Fix get_user_pages() race for write access

Linus Torvalds · Linus Torvalds · commit 4ceb5db9757a · 2005-08-01T11:14:49.000-07:00
There's no real guarantee that handle_mm_fault() will always be able to
break a COW situation - if an update from another thread ends up
modifying the page table some way, handle_mm_fault() may end up
requiring us to re-try the operation.

That's normally fine, but get_user_pages() ended up re-trying it as a
read, and thus a write access could in theory end up losing the dirty
bit or be done on a page that had not been properly COW'ed.

This makes get_user_pages() always retry write accesses as write
accesses by making "follow_page()" require that a writable follow has
the dirty bit set.  That simplifies the code and solves the race: if the
COW break fails for some reason, we'll just loop around and try again.

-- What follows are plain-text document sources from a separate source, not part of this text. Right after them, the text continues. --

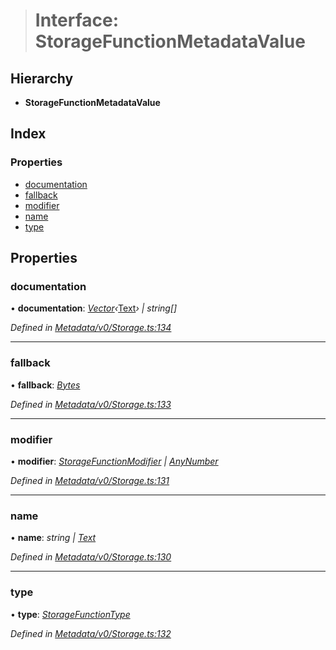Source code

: > # Interface: StorageFunctionMetadataValue

## Hierarchy

* **StorageFunctionMetadataValue**

## Index

### Properties

* [documentation](_metadata_v0_storage_.storagefunctionmetadatavalue.md#documentation)
* [fallback](_metadata_v0_storage_.storagefunctionmetadatavalue.md#fallback)
* [modifier](_metadata_v0_storage_.storagefunctionmetadatavalue.md#modifier)
* [name](_metadata_v0_storage_.storagefunctionmetadatavalue.md#name)
* [type](_metadata_v0_storage_.storagefunctionmetadatavalue.md#type)

## Properties

###  documentation

• **documentation**: *[Vector](../classes/_codec_vector_.vector.md)‹*[Text](../classes/_primitive_text_.text.md)*› | string[]*

*Defined in [Metadata/v0/Storage.ts:134](https://github.com/polkadot-js/api/blob/fcaa7a5/packages/types/src/Metadata/v0/Storage.ts#L134)*

___

###  fallback

• **fallback**: *[Bytes](../classes/_primitive_bytes_.bytes.md)*

*Defined in [Metadata/v0/Storage.ts:133](https://github.com/polkadot-js/api/blob/fcaa7a5/packages/types/src/Metadata/v0/Storage.ts#L133)*

___

###  modifier

• **modifier**: *[StorageFunctionModifier](../classes/_metadata_v0_storage_.storagefunctionmodifier.md) | [AnyNumber](../modules/_types_.md#anynumber)*

*Defined in [Metadata/v0/Storage.ts:131](https://github.com/polkadot-js/api/blob/fcaa7a5/packages/types/src/Metadata/v0/Storage.ts#L131)*

___

###  name

• **name**: *string | [Text](../classes/_primitive_text_.text.md)*

*Defined in [Metadata/v0/Storage.ts:130](https://github.com/polkadot-js/api/blob/fcaa7a5/packages/types/src/Metadata/v0/Storage.ts#L130)*

___

###  type

• **type**: *[StorageFunctionType](../classes/_metadata_v0_storage_.storagefunctiontype.md)*

*Defined in [Metadata/v0/Storage.ts:132](https://github.com/polkadot-js/api/blob/fcaa7a5/packages/types/src/Metadata/v0/Storage.ts#L132)*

Signed-off-by: Linus Torvalds &lt;torvalds@osdl.org&gt;
diff --git a/mm/memory.c b/mm/memory.c
@@ -811,18 +811,15 @@ static struct page *__follow_page(struct mm_struct *mm, unsigned long address,
 	pte = *ptep;
 	pte_unmap(ptep);
 	if (pte_present(pte)) {
-		if (write && !pte_write(pte))
+		if (write && !pte_dirty(pte))
 			goto out;
 		if (read && !pte_read(pte))
 			goto out;
 		pfn = pte_pfn(pte);
 		if (pfn_valid(pfn)) {
 			page = pfn_to_page(pfn);
-			if (accessed) {
-				if (write && !pte_dirty(pte) &&!PageDirty(page))
-					set_page_dirty(page);
+			if (accessed)
 				mark_page_accessed(page);
-			}
 			return page;
 		}
 	}
@@ -941,19 +938,17 @@ int get_user_pages(struct task_struct *tsk, struct mm_struct *mm,
 		spin_lock(&mm->page_table_lock);
 		do {
 			struct page *page;
-			int lookup_write = write;
 
 			cond_resched_lock(&mm->page_table_lock);
-			while (!(page = follow_page(mm, start, lookup_write))) {
+			while (!(page = follow_page(mm, start, write))) {
 				/*
 				 * Shortcut for anonymous pages. We don't want
 				 * to force the creation of pages tables for
 				 * insanely big anonymously mapped areas that
 				 * nobody touched so far. This is important
 				 * for doing a core dump for these mappings.
 				 */
-				if (!lookup_write &&
-				    untouched_anonymous_page(mm,vma,start)) {
+				if (!write && untouched_anonymous_page(mm,vma,start)) {
 					page = ZERO_PAGE(start);
 					break;
 				}
@@ -972,14 +967,6 @@ int get_user_pages(struct task_struct *tsk, struct mm_struct *mm,
 				default:
 					BUG();
 				}
-				/*
-				 * Now that we have performed a write fault
-				 * and surely no longer have a shared page we
-				 * shouldn't write, we shouldn't ignore an
-				 * unwritable page in the page table if
-				 * we are forcing write access.
-				 */
-				lookup_write = write && !force;
 				spin_lock(&mm->page_table_lock);
 			}
 			if (pages) {